Analysis of Correspondence Review's Text and Stars Ratings

Tetyana S.
November 20, 2015

Introduction

A description of the question/problem and the rationale for studying it:

Can we predict the sentiment of a textual review (positive or negative words) from a corpus of restaurant and bar businesses reviews?
Using a subset of the data for last 5 years and random samples of reviews we want to predict the number of stars from 1 to 5 from the review's text.

Methods and Data

I use two files from the dataset was provided by Yelp (review and business)
I bind them by the key of business_id, then I select subset from the data about the past 5 years and get 30% random records from this data
For different sets of random data I spend sentiment analysis (I find the frequency of positive words, negative words and find the mean, median and the total number of the most commonly used words).

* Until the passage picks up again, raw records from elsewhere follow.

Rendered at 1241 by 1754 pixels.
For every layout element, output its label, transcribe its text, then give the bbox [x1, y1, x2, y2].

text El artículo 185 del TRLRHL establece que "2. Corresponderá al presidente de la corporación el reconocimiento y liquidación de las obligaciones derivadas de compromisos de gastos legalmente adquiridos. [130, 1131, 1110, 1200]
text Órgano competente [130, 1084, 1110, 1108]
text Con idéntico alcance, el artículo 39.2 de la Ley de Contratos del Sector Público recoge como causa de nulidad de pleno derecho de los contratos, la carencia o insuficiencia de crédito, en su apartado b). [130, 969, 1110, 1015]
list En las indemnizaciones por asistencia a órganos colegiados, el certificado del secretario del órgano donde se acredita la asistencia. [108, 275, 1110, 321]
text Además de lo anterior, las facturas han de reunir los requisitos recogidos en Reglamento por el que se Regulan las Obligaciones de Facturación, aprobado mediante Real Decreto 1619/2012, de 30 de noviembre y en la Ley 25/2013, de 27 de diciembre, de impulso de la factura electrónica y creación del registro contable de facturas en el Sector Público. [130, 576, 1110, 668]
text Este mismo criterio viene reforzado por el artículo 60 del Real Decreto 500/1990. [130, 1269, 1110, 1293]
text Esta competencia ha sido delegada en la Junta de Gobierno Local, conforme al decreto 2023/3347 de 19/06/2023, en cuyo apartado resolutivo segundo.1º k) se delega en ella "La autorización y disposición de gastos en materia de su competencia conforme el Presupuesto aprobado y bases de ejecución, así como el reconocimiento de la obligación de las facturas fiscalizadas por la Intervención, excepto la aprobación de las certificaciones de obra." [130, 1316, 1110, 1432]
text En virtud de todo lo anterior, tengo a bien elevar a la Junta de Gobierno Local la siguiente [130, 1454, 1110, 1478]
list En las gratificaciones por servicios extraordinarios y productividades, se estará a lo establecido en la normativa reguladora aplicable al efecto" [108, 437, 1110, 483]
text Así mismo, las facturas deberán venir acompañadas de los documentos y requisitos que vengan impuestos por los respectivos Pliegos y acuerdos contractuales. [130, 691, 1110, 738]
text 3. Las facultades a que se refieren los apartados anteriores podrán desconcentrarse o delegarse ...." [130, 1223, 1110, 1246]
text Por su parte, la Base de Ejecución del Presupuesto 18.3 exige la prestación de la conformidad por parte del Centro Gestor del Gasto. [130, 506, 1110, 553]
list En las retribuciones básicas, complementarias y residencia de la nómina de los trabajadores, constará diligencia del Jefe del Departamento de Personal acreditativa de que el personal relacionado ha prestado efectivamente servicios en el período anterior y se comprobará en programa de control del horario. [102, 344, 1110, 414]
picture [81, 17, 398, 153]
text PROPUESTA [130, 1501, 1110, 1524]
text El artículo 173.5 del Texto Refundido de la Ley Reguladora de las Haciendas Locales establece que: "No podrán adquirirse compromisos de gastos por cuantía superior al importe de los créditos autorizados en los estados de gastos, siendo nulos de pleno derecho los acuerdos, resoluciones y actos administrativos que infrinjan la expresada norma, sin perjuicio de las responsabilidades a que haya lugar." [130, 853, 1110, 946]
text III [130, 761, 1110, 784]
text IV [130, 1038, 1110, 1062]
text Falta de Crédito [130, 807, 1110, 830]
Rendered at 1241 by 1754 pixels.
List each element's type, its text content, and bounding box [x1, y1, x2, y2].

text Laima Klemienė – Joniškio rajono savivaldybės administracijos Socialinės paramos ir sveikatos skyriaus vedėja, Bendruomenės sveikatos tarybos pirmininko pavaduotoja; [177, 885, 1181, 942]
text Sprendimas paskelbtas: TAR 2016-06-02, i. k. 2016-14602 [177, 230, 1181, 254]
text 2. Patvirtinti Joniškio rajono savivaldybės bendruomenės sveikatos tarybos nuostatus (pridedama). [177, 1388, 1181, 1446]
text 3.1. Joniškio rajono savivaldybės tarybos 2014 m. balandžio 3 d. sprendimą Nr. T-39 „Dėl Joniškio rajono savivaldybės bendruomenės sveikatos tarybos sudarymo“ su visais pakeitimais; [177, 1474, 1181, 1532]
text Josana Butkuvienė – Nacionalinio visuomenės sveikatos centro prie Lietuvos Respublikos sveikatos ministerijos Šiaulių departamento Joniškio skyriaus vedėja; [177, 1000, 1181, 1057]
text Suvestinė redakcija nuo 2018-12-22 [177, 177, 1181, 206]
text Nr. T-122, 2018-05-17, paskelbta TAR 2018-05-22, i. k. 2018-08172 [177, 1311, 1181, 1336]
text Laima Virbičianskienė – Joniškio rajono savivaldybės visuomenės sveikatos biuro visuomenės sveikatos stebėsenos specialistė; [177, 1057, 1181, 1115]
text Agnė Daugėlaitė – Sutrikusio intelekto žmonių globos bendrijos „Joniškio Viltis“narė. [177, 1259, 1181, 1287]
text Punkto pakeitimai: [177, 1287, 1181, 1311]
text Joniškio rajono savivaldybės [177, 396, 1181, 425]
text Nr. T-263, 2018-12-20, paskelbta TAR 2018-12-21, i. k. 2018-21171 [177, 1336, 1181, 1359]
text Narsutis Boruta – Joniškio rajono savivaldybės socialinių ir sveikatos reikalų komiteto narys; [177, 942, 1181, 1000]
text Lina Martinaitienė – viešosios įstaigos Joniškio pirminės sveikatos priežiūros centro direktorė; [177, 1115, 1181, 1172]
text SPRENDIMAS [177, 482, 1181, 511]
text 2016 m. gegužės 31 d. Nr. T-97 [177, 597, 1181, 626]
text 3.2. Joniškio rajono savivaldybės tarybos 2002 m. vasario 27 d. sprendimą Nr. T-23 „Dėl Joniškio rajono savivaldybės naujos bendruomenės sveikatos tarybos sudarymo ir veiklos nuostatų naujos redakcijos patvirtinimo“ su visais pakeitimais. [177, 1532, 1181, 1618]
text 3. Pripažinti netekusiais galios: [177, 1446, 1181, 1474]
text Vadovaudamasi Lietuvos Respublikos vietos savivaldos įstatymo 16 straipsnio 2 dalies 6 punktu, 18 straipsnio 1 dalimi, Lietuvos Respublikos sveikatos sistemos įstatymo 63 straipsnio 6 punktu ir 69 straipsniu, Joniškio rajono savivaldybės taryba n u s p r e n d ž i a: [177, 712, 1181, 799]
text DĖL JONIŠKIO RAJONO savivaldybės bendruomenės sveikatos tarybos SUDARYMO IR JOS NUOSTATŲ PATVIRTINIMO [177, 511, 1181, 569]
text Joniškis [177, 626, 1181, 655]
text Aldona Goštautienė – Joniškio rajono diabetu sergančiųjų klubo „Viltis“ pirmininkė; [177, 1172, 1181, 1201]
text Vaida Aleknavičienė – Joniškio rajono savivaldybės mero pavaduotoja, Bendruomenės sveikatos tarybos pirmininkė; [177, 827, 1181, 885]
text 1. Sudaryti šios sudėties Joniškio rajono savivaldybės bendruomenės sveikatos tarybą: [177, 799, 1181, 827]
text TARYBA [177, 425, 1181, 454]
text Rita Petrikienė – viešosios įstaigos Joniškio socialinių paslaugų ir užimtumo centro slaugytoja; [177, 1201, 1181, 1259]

This process repeats for each of 1-5 star review.

Results

For each of the five stars we show clouds of the most commonly used words and built frequency diagrams.
We choose the total sums of the the proportions of the positive and negative words as a criterion for determining the number of stars.

Discussion

After working with several groups of random samples I propose to discuss about this result:

k = sum(colSums(Words[,extractPos]))/sum(colSums(Words[,extractNeg]))

if k <= 1.5 then stars=1
if 1.5 < k <= 3 then we predict stars=2
if 3 < k <= 5.5 then we predict stars=3
if 5.5 < k <= 8.5 then we predict stars=4
if k > 8.5 then we predict stars=5

CONCLUSION: If you look at any business associated with restaurants and bars, it is possible to determine the number of the stars using only feedbacks from visitors.